1. Test and training error:
Why lower training error is not always a good thing: ESL Figure 2.11. Test and training error as a function of model complexity.
2. Under and overfitting:
PRML Figure 1.4. Plots of polynomials having various orders M, shown as red curves, fitted to the data set generated by the green curve.
3. Occam’s razor:
ITILA Figure 28.3. Why Bayesian inference embodies Occam’s razor. This figure gives the basic intuition for why complex models can turn out to be less probable. The horizontal axis represents the space of possible data sets D. Bayes’ theorem rewards models in proportion to how much they predicted the data that occurred. These predictions are quantified by a normalized probability distribution on D.

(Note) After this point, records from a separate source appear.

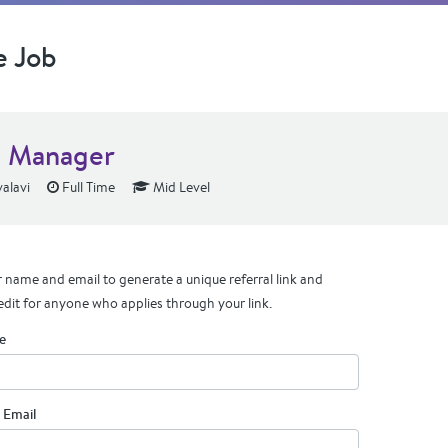
e Job
 Manager
alavi
Full Time
Mid Level
 name and email to generate a unique referral link and
edit for anyone who applies through your link.
e
 Email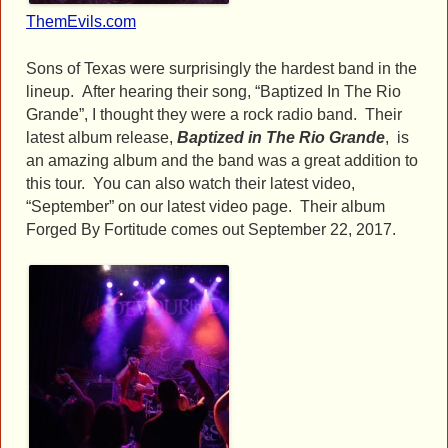
ThemEvils.com
Sons of Texas were surprisingly the hardest band in the
lineup. After hearing their song, “Baptized In The Rio
Grande”, I thought they were a rock radio band. Their
latest album release,
Baptized in The Rio Grande
, is
an amazing album and the band was a great addition to
this tour. You can also watch their latest video,
“September” on our latest video page. Their album
Forged By Fortitude comes out September 22, 2017.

[ Best Machine Learning Courses in Chennai @Dataz ]
Data Sets
This probability of the data given model Hi, P (D | Hi), is called the evidence for Hi. A simple model H1 makes only a limited range of predictions and shown by P(D|H1). At that point, if the informational collection falls in district C1, the less ground-breaking model H1 will be the more plausible model.
4. Feature combinations:
5. Irrelevant features:
Why irrelevant features hurt kNN, clustering, and other similarity based methods. The figure on the left shows two classes well separated on the vertical axis. The figure on the right adds an irrelevant horizontal axis which destroys the grouping and makes many points nearest neighbors of the opposite class.
6. Basis functions:
How non-linear basis functions turn a low dimensional classification problem without a linear boundary into a high dimensional problem with a linear boundary. From SVM tutorial slides by Andrew Moore: a one dimensional non-linear classification problem with input x is turned into a 2-D problem z=(x, x^2) that is linearly separable.
[ Best Machine Learning Courses in Chennai @Dataz ]

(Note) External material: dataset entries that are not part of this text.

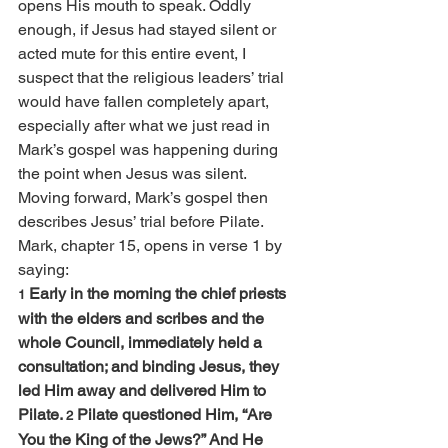
opens His mouth to speak. Oddly 
enough, if Jesus had stayed silent or 
acted mute for this entire event, I 
suspect that the religious leaders’ trial 
would have fallen completely apart, 
especially after what we just read in 
Mark’s gospel was happening during 
the point when Jesus was silent.
Moving forward, Mark’s gospel then 
describes Jesus’ trial before Pilate. 
Mark, chapter 15, opens in verse 1 by 
saying:
Early in the morning the chief priests 
1 
with the elders and scribes and the 
whole Council, immediately held a 
consultation; and binding Jesus, they 
led Him away and delivered Him to 
Pilate. 
Pilate questioned Him, “Are 
2 
You the King of the Jews?” And He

7. Discriminative vs. Generative:
Why discriminative learning may be easier than generative: PRML Figure 1.27. Note that the left-hand mode of the class-conditional density p(x|C1), shown in blue on the left plot, has no effect on the posterior probabilities. The vertical green line in the right plot shows the decision boundary in x that gives the minimum misclassification rate.
8. Loss functions:
Learning algorithms can be viewed as optimizing different loss functions: PRML Figure 7.5. Plot of the ‘pivot’ mistake work utilized in help vector machines, appeared blue, alongside the blunder work for strategic relapse, rescaled by a factor of 1/ln(2) with the goal that it goes through the point (0, 1), appeared red.
Best Machine Learning Courses in Chennai
9. Geometry of least squares:
ESL Figure 3.2. The N-dimensional geometry of least squares regression with two predictors. The outcome vector y is orthogonally projected onto the hyperplane spanned by the input vectors x1 and x2. The projection yˆ represents the vector of the least squares predictions.